Canada’s housing affordability crisis may persist for years despite rate cuts

Source: hairybeavers

7 Comments

  1. TLDR: Despite expected rate cuts by the Bank of Canada, housing remains unaffordable for many Canadians due to high home prices, weak spending power, and rising demand from immigration. Mortgage rates are easing, but not enough to offset these challenges. Experts predict it could take a decade for affordability to return. Even in major markets like Toronto and Vancouver, prices remain too high for many buyers. Recent government measures to extend mortgage amortizations aim to help, but critics fear they may actually increase demand and drive prices up further.

  2. When, instead, of trying to combat house prices you instead let us take out larger, longer, loans with smaller down-payments….what do you expect?

  3. Stop watching prices, start watching the supply chain. What’s in the pipeline in terms of new housing? How is it evolving?

  4. Far_Rabbit_7093 on

    have to be smooth brained to invest all your money in Canada, SP500 will outperform Canadian RE by 10x between 2025-2030. Its literally in the numbers, Chinese money is gone.

  5. Lowering rates doesn’t increase affordability because the actual house prices increase.

    What increases affordability is more housing and less housing competition. That means building more housing, denser housing, and more family sized units (3 bedrooms). This also means lowering immigration, reducing LIMA / TFW / PR / international student intake, taxing non primary residences excessively, and banning short-term rentals (Airbnb).

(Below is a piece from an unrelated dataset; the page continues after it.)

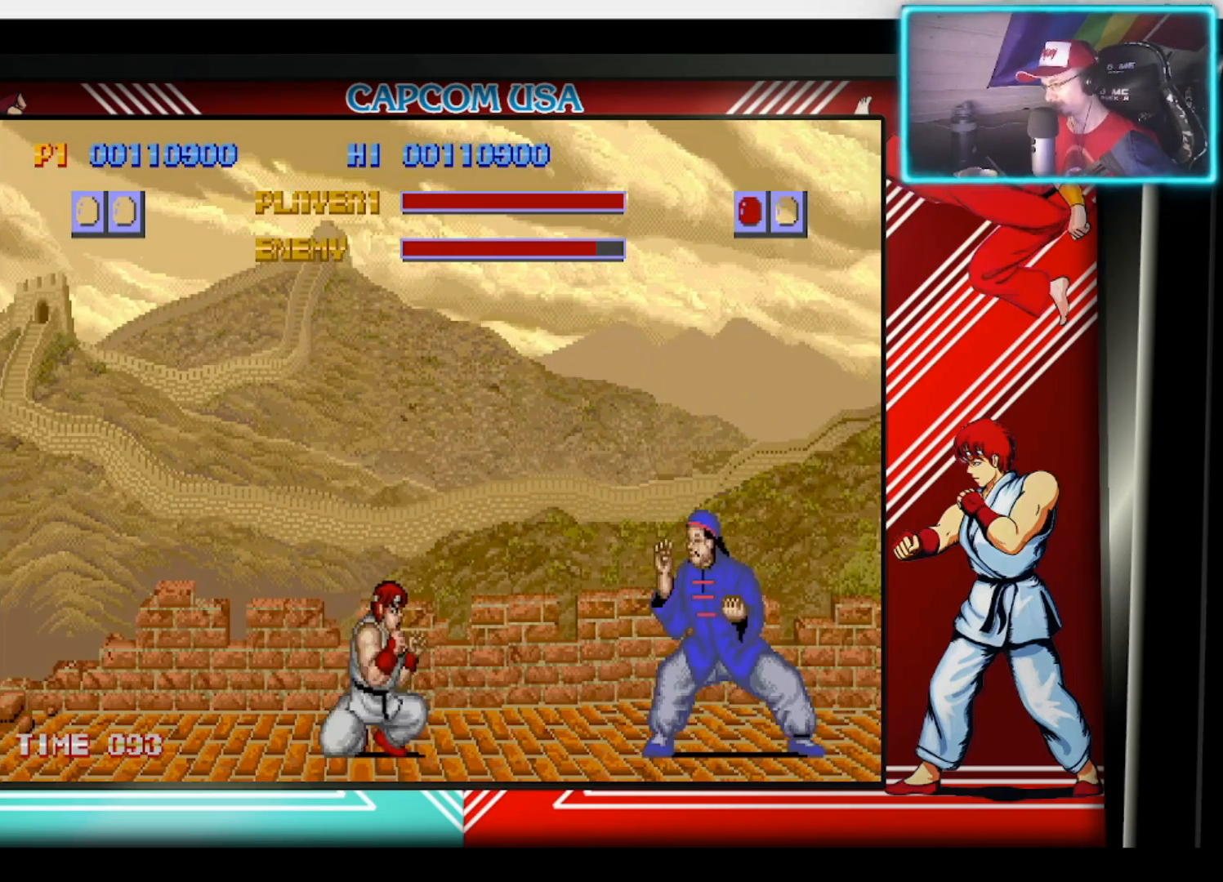
{"buttons": ["SQUARE"], "left_stick": "right", "right_stick": "center", "events": [[50, "SQUARE", "down"], [50, "left_stick", "right"], [133, "SQUARE", "up"], [200, "SQUARE", "down"], [250, "left_stick", "up-right"], [267, "SQUARE", "up"], [317, "SQUARE", "down"], [350, "left_stick", "center"], [400, "SQUARE", "up"], [450, "left_stick", "right"], [467, "SQUARE", "down"]]}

  6. Yeah, because rates have nothing to do with actual affordability… rate go down, interest costs go down, and home prices go up. Vice-versa when rates go the other way.

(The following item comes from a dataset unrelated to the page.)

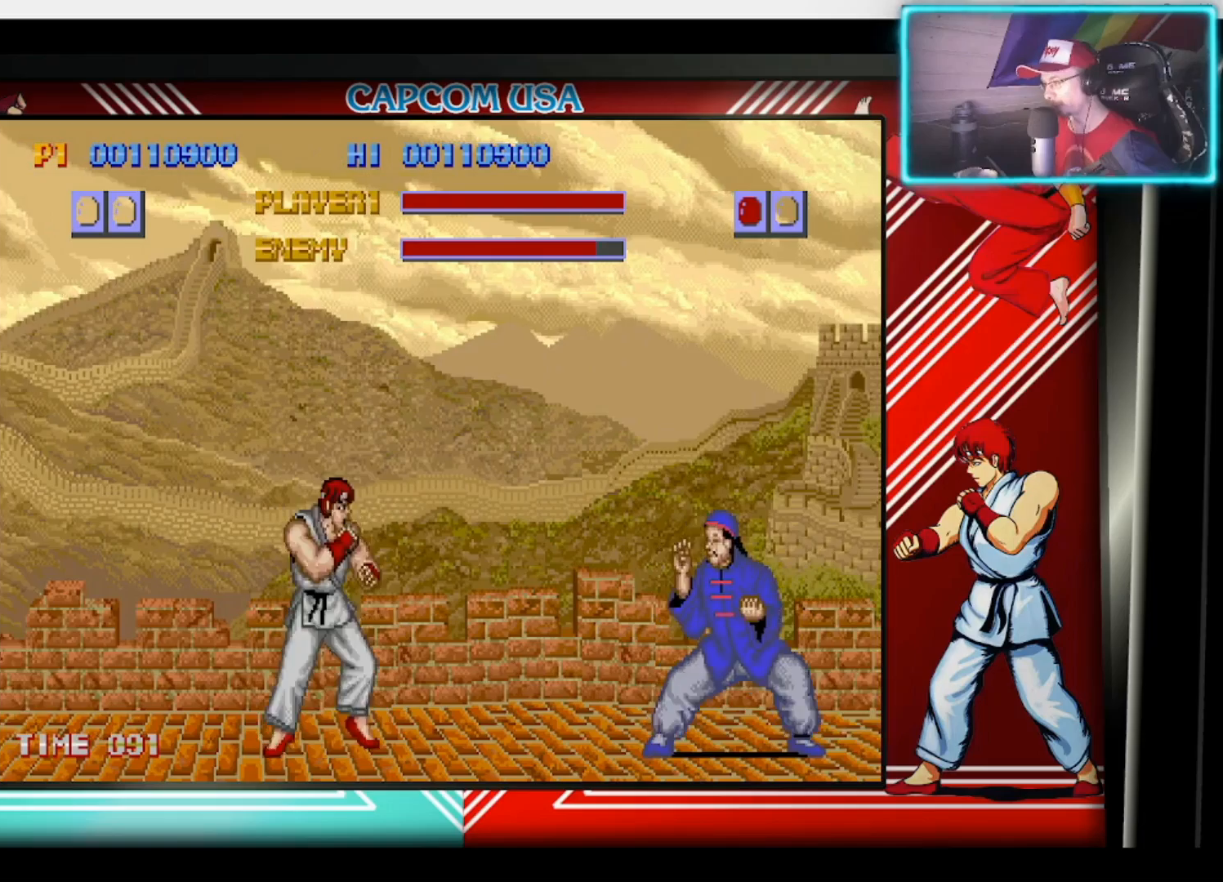
{"buttons": [], "left_stick": "down-right", "right_stick": "center", "events": [[50, "SQUARE", "up"], [117, "left_stick", "center"], [200, "SQUARE", "down"], [217, "SQUARE", "up"], [217, "left_stick", "down-right"], [283, "SQUARE", "down"], [350, "left_stick", "up-right"], [367, "SQUARE", "up"], [417, "SQUARE", "down"], [467, "left_stick", "down-right"], [483, "SQUARE", "up"]]}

    What actually affects affordability is demand (net new people) vs. supply (net new homes built). We’re importing new people at an enormous rate… far higher than we can possibly build homes for, so affordability continues to deteriorate.

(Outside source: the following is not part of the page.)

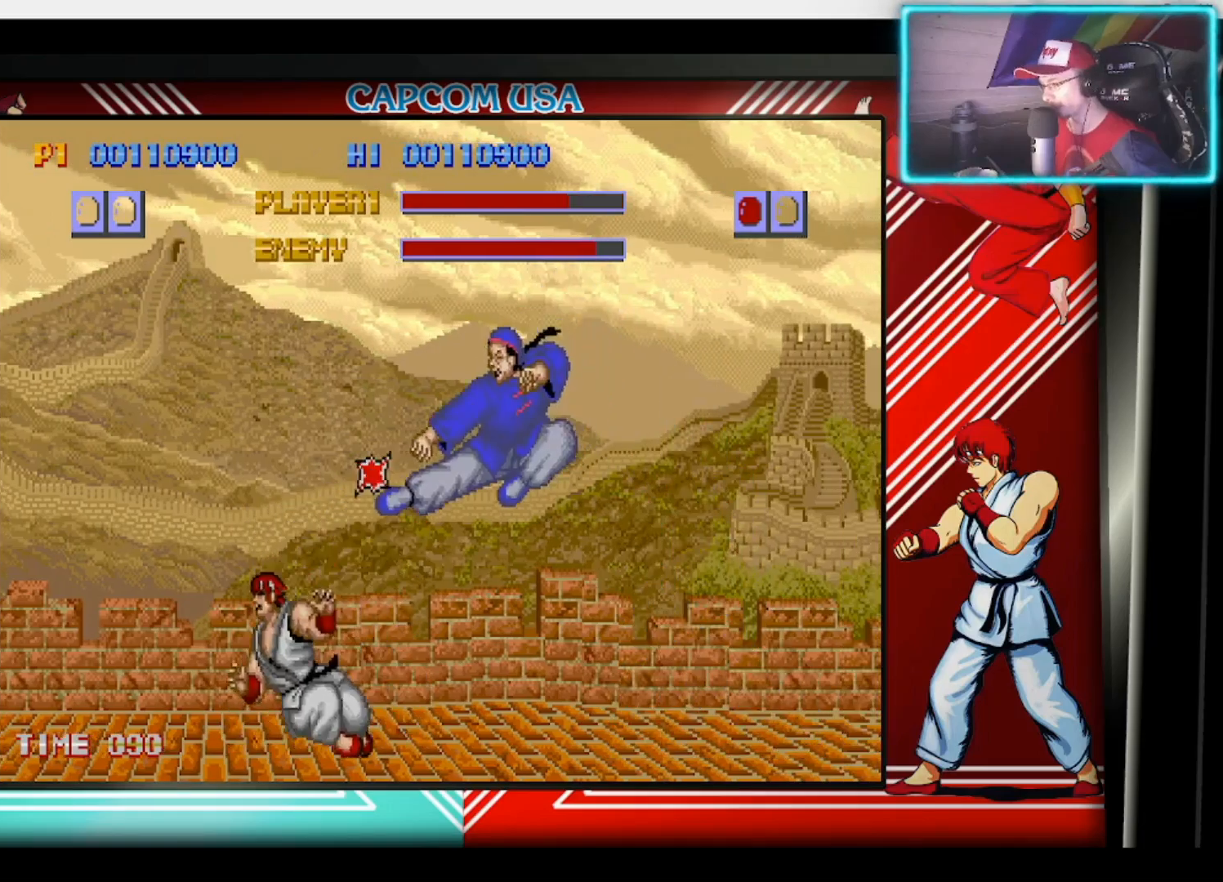
{"buttons": [], "left_stick": "right", "right_stick": "center", "events": [[17, "SQUARE", "down"], [67, "left_stick", "right"], [117, "SQUARE", "up"], [150, "SQUARE", "down"], [250, "SQUARE", "up"], [283, "SQUARE", "down"], [333, "left_stick", "down-right"], [350, "SQUARE", "up"], [400, "SQUARE", "down"], [483, "SQUARE", "up"], [483, "left_stick", "right"]]}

  7. The benchmark home price in the GTA is 1,360,400$. No matter how much you are able to borrow that will remain dramatically expensive until average incomes raise accordingly. No government has ever singled that it’s willing go do anything to lower housing values, so the best case scenario is that housing values remain relatively static until per capita income hopefully raised to a level where the average person can afford a home.